To be fair, the calculations assume that no one would have died during that period. And in order for the multiplication process to continue as calculated, many or perhaps most believers would have had to move to new places and even new countries as the evangelization of their current locations was completed. But this is exactly what Jesus expected many Christians to do. In Luke 18.29,30, he said, “…there is no man who has left house or wife or brothers or parents or children, for the sake of the kingdom of God, who will not receive manifold more in this time, and in the age to come eternal life.” And in Luke 14.33 he said, “…whoever of you does not renounce (give up) all that he has cannot by my disciple.” In particular he told the apostles themselves to “go into all the world”. (Mark 16.15)
In practice some Christians with family responsibilities, health problems or a lack of zeal would have stayed put or fizzled out as evangelists. Nevertheless others on fire with the Holy Spirit could easily have made up for that by leading far more than one person to Christ every year.

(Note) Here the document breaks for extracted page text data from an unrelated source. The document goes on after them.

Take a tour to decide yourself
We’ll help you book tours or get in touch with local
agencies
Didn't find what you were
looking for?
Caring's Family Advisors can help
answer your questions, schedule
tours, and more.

Multitudes of Samaritans responded to Philip’s preaching, for example, and he wasn’t even an apostle. (Acts 8.5,6)
It seems certain to me that the task of preaching the gospel to everyone on earth could have been accomplished well within one generation if the majority of believers and their converts had obeyed Christ’s instructions to multiply! One reason that he kept telling people he might return at any time was surely to instill a sense of urgency into their evangelism.
The principle of multiplication was evidently in the mind of Jesus in his parable of the yeast or leaven. “To what shall I compare the kingdom of God? It is like leaven which a woman took and hid in three measures of flour, till it was all leavened.” (Luke 13.20,21) Yeast cells divide, reproduce and multiply. And while my calculations are based on everyone leading one person a year to Christ for a maximum of sixteen years, I believe that Jesus envisaged his followers leading significantly more than sixteen other people to faith during their lifetime. In his parable of the sower he said that the good soil represented people “…who hear the word and accept it and bear fruit, thirtyfold and sixtyfold and a hundredfold.” (Mark 4.20)
So it really isn’t surprising that Jesus expected the task of world evangelization to be completed within a generation. It could have been!